* **Activity**: Needed from the data below: all lines that contain the word "mondiale".

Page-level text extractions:
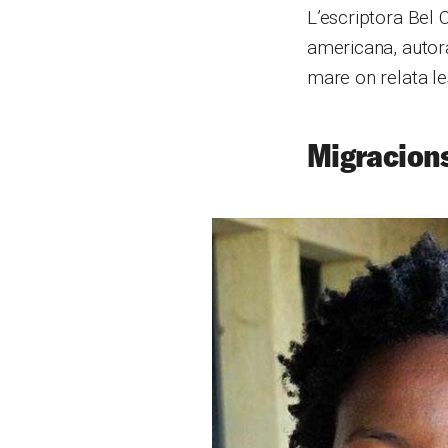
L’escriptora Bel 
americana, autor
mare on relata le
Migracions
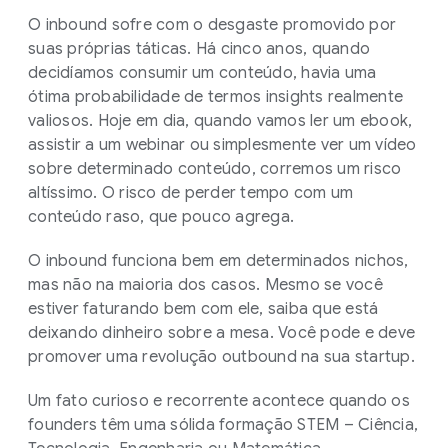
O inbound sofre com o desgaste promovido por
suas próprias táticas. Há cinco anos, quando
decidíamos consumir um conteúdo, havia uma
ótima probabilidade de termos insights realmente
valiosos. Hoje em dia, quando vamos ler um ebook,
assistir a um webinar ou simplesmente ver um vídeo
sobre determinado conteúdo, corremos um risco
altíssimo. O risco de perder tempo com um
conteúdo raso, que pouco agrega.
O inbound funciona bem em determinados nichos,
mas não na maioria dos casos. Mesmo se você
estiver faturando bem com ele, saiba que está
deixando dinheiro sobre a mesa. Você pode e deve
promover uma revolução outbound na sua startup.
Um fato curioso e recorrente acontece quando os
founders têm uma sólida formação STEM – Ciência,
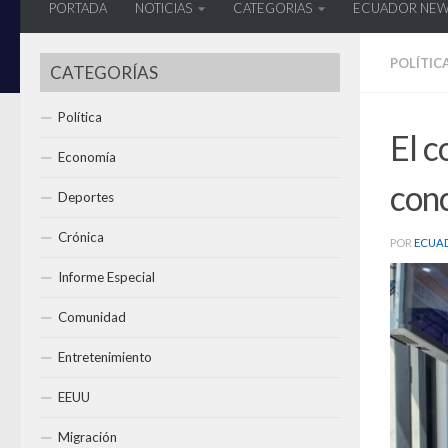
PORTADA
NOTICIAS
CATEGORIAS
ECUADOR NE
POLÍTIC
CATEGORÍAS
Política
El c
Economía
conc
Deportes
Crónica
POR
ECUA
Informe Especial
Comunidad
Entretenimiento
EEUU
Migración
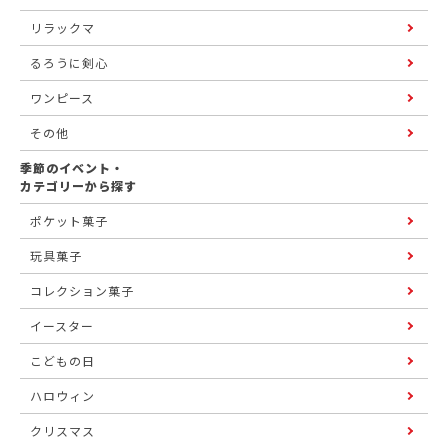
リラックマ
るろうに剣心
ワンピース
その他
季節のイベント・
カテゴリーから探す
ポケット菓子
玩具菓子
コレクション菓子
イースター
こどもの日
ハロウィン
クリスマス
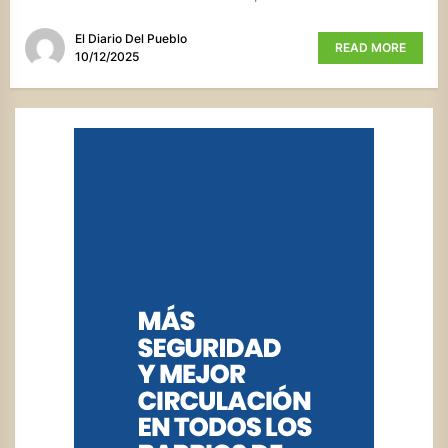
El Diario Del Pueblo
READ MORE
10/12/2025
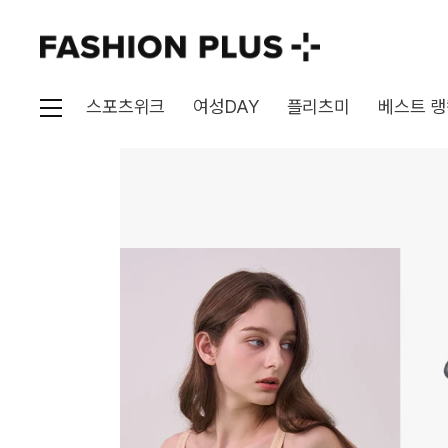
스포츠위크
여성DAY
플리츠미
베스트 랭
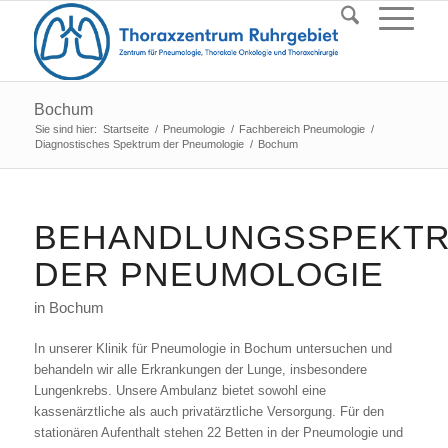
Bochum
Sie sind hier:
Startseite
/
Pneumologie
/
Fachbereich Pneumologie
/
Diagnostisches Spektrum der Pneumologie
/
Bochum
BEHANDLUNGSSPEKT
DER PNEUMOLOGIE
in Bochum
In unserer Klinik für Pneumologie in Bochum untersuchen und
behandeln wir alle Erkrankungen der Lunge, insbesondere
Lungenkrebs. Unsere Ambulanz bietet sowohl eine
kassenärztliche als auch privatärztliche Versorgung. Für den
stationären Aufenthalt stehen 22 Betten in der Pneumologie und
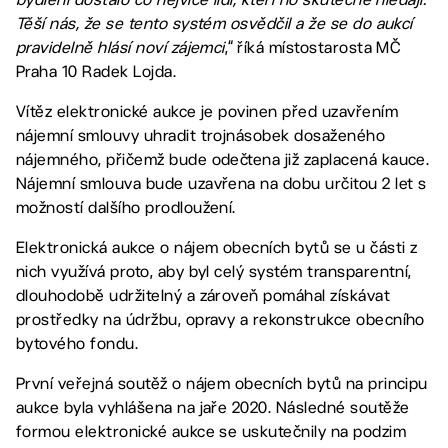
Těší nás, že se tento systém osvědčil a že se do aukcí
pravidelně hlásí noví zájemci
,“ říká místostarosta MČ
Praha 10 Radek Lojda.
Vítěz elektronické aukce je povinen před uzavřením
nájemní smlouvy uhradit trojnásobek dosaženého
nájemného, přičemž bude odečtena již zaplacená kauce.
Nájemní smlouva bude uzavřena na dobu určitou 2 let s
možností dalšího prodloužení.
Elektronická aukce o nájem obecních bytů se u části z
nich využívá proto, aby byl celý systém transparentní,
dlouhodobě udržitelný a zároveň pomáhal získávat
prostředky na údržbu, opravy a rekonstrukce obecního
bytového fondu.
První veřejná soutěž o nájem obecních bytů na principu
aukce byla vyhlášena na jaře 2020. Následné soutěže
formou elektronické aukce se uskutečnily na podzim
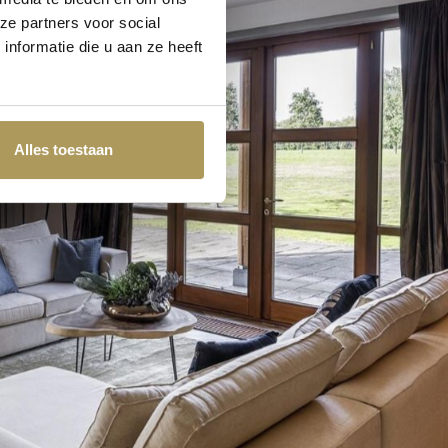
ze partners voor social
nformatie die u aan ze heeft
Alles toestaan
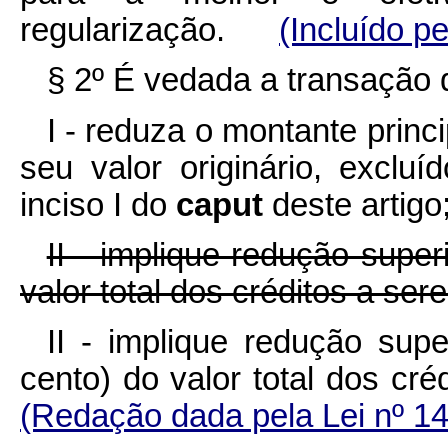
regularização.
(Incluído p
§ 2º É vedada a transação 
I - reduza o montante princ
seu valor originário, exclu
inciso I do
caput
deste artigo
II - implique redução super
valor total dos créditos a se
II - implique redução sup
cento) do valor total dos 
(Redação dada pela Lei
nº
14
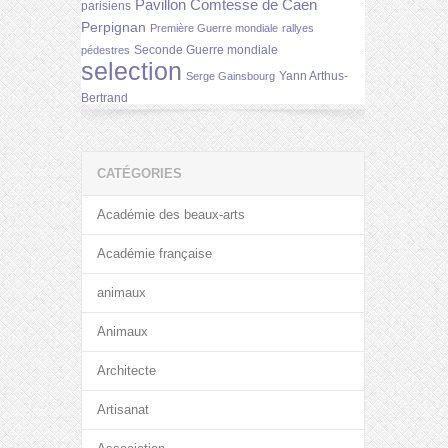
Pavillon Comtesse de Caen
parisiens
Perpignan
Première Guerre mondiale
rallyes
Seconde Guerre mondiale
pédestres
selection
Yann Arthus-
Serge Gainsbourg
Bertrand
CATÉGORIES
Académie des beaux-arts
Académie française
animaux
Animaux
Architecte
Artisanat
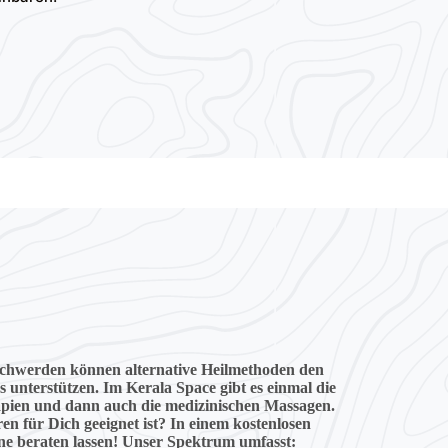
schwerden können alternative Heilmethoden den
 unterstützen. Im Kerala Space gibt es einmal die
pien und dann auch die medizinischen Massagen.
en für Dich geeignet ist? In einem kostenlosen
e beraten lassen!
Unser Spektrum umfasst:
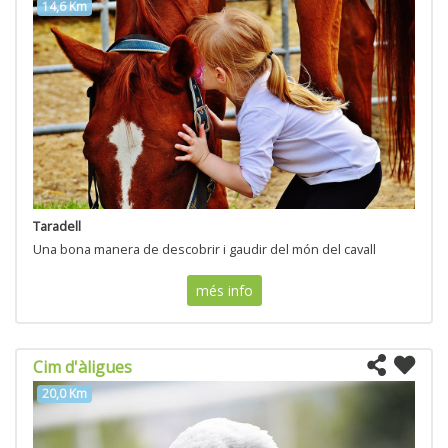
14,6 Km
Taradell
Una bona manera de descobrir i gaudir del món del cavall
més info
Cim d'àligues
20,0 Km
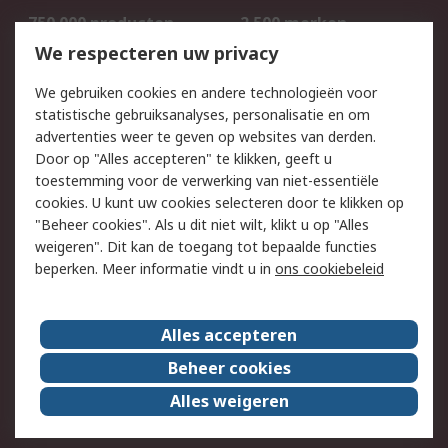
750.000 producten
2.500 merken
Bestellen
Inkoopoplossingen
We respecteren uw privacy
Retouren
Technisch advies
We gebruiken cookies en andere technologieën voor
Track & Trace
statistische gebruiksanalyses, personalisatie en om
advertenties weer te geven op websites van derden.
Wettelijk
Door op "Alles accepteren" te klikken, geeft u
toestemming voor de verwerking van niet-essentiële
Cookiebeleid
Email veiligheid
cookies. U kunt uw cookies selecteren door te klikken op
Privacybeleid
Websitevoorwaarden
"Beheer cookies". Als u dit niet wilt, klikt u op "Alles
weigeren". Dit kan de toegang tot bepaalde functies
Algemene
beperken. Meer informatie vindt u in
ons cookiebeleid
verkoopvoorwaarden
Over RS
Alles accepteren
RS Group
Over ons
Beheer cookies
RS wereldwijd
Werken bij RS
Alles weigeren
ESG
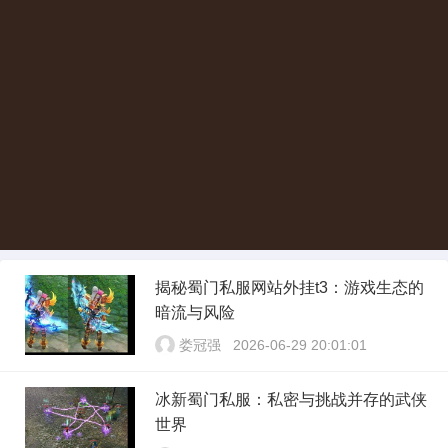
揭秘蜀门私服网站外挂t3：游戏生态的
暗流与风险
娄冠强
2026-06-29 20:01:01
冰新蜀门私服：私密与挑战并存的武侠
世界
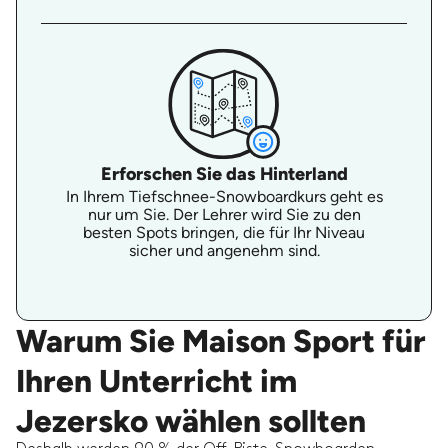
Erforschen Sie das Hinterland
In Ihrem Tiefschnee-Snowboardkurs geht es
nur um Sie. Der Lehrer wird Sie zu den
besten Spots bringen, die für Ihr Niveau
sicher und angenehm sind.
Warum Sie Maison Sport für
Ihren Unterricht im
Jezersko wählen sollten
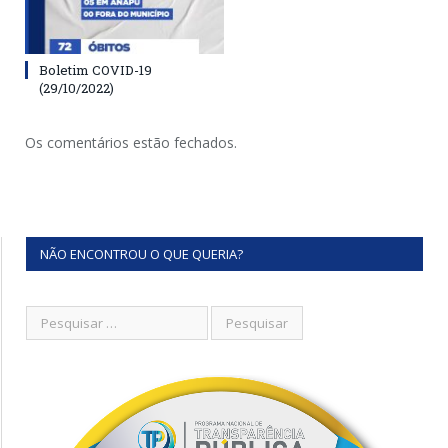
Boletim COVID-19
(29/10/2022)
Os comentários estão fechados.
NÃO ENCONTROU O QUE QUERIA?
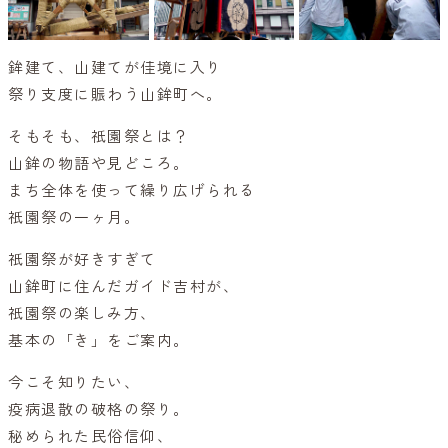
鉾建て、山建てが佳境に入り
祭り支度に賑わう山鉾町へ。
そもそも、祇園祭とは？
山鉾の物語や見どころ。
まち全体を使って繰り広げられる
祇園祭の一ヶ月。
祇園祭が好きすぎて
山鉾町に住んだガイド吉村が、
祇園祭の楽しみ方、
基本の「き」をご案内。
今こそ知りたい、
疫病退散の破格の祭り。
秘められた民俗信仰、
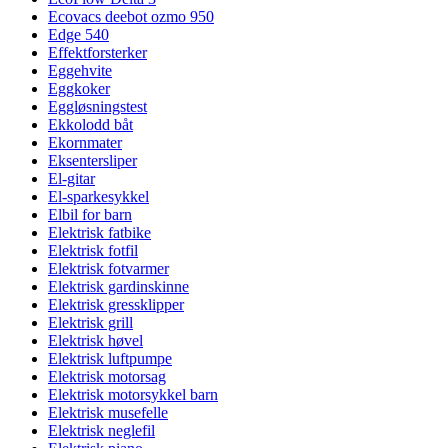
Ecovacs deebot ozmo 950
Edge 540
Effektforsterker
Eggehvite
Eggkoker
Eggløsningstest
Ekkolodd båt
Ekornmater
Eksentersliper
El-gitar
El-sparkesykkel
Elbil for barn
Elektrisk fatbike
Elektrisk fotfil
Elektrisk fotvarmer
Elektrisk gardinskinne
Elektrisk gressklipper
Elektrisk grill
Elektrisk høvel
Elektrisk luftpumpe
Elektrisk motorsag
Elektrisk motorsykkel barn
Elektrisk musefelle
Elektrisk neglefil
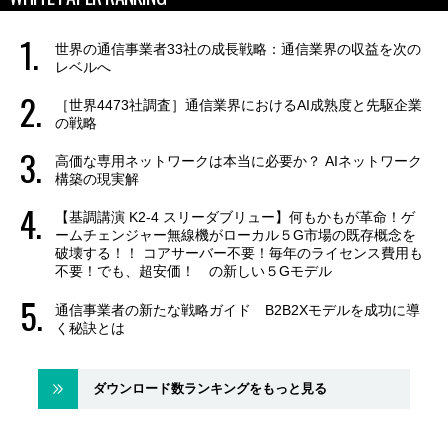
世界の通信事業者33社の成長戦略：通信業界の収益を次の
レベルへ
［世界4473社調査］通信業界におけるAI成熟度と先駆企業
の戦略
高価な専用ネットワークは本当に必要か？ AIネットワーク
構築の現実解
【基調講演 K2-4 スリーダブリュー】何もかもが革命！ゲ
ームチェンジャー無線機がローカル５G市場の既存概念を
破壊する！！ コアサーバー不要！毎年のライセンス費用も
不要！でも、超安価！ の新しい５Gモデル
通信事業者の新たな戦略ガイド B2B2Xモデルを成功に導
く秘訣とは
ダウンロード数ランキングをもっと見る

* **Response area**:
Première Guerre mondiale
Seconde Guerre mondiale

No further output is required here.